(Beginning of DATA EXTRACT)
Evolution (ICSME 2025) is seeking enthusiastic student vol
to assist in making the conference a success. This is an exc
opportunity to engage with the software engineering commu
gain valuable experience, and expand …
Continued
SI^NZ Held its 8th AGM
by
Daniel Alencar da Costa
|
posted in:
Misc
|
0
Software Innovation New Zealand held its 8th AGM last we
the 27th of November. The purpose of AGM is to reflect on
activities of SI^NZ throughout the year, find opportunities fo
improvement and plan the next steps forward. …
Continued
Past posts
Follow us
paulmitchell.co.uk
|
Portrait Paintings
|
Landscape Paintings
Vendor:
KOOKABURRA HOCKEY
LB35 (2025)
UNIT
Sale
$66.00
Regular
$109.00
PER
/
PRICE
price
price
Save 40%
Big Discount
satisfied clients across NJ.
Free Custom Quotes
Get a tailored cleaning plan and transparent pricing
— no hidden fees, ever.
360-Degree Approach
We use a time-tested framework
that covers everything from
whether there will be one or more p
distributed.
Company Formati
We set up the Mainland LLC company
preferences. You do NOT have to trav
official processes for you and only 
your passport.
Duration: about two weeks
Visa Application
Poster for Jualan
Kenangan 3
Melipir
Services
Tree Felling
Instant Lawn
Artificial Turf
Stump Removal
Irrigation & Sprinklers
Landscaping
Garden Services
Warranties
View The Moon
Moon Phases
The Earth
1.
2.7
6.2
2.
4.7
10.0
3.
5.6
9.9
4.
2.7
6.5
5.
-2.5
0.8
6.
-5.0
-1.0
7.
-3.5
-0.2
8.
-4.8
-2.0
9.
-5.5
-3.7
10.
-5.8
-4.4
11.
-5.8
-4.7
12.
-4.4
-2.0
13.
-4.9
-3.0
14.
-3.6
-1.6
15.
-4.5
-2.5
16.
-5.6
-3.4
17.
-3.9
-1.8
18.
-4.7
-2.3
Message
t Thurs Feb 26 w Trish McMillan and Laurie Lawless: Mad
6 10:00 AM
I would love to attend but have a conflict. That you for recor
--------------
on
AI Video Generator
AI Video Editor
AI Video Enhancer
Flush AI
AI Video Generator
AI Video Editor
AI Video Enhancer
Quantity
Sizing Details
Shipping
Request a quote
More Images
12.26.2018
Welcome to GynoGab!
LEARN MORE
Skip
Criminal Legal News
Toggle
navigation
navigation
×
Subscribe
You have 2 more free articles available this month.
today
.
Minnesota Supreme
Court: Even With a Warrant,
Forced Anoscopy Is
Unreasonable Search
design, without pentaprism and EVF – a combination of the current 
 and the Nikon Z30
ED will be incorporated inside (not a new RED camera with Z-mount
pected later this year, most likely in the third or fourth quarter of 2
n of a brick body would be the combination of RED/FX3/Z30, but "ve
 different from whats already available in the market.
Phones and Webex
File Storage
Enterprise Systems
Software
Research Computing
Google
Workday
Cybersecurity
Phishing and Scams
(End of DATA EXTRACT)
Tally the lines in the rows above that contain the word "would", treating case as significant. Reply with the number only.

2